I’ve just finished another project here in Joensuu, Finland. This was done in course Speech Technology Workshop 2014. Our task was to classify speaker age and gender. We used this dataset Burkhardt, Felix et al. “A Database of Age and Gender Annotated Telephone Speech.” LREC 19 May. 2010. Basically we had 7 classes of speakers (child with no gender division, youth f/m, adult f/m , senior f/m). They recorded their voice using telephone. The average length of record is 2.58 seconds and we had ~35,000 training records and ~20,000 test records.


We’ve written the script in Python and used Bob toolkit. You can find our code at github. You can see final report. We used Gaussians Mixture Models, MFCCs, VAD, you can read it all in final report or directly in the code. We tried GMM, without VAD, with Universal Background Model and MAP adaption, including first and second delta derivatives and raising number of gaussians for each GMM.


Not good. We had only ~44% success rate of overall classification. Gender classification was good (~95%), it is easy task done years before.
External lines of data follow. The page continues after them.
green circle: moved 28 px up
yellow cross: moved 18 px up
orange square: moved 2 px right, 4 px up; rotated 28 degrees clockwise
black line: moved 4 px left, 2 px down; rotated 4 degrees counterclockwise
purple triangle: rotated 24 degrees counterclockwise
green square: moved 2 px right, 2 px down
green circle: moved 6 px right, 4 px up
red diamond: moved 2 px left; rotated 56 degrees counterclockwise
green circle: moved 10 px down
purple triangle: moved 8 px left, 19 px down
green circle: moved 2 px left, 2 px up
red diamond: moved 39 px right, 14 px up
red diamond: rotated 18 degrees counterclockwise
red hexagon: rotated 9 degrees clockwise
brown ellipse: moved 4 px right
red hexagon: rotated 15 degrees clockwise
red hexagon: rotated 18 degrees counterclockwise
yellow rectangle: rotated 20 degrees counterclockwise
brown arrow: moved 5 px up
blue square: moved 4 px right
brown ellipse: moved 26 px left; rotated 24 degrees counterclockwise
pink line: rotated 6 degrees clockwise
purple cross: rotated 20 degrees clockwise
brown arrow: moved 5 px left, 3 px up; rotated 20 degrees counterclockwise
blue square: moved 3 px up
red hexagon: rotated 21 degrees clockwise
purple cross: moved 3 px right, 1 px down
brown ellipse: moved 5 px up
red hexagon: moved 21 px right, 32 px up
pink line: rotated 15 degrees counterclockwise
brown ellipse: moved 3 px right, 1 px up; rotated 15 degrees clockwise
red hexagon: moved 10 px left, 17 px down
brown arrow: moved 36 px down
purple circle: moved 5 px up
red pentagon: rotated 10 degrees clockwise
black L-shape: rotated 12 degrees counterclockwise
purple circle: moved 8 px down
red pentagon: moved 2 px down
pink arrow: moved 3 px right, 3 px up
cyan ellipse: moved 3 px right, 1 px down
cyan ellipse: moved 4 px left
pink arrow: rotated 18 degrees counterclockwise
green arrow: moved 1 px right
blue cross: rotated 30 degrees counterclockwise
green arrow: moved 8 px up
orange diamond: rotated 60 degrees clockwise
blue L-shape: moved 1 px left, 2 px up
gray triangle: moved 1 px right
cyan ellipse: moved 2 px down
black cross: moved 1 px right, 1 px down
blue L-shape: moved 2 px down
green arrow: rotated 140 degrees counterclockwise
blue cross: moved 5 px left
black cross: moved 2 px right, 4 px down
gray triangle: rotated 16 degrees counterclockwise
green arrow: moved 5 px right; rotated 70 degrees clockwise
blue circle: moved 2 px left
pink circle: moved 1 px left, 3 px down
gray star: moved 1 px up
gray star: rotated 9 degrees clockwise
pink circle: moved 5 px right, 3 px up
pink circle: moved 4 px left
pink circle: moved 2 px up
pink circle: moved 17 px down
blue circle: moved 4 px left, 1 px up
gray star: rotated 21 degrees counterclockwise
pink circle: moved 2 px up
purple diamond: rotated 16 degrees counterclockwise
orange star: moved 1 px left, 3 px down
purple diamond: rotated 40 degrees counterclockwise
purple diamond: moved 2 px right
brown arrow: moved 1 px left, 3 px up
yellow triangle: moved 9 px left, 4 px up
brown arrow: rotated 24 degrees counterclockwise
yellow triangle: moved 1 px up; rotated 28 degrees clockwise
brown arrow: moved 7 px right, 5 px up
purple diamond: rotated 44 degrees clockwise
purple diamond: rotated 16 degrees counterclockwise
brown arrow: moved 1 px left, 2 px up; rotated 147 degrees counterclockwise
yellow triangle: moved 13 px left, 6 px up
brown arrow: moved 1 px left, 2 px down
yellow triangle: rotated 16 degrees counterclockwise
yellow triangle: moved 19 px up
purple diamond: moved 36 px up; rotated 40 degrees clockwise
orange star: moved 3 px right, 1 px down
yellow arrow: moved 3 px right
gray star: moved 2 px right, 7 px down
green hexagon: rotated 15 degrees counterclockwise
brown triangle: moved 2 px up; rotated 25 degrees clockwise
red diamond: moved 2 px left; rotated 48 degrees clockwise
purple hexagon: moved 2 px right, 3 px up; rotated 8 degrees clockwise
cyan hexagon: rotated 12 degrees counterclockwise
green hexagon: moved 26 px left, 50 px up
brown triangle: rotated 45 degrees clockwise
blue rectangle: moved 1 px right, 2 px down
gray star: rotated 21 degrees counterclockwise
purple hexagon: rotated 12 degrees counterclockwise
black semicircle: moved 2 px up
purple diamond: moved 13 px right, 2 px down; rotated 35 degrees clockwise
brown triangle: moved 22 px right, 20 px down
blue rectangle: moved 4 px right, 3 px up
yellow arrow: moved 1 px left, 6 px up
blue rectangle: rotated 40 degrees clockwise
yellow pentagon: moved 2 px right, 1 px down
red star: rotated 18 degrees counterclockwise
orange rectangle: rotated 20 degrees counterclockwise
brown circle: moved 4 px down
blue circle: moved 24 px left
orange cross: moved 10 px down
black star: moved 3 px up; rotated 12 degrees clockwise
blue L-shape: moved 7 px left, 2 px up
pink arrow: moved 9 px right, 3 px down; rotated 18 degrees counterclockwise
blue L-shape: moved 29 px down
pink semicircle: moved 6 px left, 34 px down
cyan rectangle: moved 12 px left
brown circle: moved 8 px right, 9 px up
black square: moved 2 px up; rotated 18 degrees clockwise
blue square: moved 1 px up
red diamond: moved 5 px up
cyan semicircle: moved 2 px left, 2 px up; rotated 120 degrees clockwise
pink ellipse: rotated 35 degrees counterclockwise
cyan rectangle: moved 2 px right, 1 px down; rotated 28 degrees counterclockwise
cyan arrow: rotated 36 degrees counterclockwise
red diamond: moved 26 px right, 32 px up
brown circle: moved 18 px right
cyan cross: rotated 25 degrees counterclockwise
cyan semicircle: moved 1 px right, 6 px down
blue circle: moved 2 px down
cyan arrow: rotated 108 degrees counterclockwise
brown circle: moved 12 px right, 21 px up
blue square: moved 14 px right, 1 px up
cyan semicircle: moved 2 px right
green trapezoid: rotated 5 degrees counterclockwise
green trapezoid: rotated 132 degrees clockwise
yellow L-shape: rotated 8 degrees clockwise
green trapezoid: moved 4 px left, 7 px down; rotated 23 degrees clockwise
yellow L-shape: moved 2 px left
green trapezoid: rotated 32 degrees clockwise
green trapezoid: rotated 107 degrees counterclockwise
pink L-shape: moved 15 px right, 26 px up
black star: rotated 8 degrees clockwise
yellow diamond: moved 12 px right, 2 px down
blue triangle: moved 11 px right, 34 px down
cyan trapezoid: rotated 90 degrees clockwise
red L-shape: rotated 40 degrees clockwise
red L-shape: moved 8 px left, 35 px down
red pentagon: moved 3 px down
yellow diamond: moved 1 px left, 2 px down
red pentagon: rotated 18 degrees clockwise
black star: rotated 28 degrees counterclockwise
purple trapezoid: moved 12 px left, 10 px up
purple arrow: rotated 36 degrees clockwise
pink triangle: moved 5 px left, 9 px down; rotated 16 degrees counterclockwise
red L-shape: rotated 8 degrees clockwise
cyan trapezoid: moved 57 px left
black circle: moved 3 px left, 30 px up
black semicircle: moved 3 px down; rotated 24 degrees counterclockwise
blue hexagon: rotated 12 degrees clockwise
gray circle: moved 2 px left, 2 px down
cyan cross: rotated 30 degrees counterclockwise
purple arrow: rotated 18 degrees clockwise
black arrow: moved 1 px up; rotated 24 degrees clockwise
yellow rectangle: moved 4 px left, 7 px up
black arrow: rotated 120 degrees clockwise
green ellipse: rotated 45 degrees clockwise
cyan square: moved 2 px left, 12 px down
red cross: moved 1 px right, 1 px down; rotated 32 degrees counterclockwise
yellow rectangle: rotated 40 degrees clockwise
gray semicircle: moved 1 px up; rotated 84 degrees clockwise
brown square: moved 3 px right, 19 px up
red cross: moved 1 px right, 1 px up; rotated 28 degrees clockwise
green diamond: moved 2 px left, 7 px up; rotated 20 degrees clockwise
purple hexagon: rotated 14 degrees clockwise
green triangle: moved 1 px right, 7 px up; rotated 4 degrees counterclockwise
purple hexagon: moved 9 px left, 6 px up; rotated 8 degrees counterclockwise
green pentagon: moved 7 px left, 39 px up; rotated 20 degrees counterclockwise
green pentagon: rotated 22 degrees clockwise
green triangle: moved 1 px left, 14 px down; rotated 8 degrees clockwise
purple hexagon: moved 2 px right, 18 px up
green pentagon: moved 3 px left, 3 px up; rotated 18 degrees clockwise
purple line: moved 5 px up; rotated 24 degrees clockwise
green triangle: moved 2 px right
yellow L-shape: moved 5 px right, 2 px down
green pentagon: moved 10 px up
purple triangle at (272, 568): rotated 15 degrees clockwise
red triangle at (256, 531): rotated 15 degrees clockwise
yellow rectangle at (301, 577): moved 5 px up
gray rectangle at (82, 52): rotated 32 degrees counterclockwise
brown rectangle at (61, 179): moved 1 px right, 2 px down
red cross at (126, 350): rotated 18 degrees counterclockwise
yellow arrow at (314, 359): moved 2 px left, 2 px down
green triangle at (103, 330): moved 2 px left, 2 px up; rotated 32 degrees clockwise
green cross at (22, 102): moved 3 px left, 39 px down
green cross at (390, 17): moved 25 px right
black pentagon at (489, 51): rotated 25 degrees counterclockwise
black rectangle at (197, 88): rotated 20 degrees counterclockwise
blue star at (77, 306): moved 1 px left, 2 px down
But age classification was really poor (~48%).

Here you can see our confusion matrix of one of experiments with nice chessboard pattern, that is caused by lame age recognition.

Confusion matrix

We think that this results are caused by length of records (only ~2.58) and by that class division, that was made because of marketing purposes and not with taking in account of actual changes of voice during lifetime.